YOUR GOAL
Give every entry again, exactly.
== MATERIAL SUPPLIED
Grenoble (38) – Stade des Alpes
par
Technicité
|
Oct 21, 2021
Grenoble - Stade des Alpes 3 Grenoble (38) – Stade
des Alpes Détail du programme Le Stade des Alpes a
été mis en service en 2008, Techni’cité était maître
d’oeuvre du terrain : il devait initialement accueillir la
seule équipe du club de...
====
ANSWER SPACE
Grenoble (38) – Stade des Alpes
par
Technicité
|
Oct 21, 2021
Grenoble - Stade des Alpes 3 Grenoble (38) – Stade
des Alpes Détail du programme Le Stade des Alpes a
été mis en service en 2008, Techni’cité était maître
d’oeuvre du terrain : il devait initialement accueillir la
seule équipe du club de...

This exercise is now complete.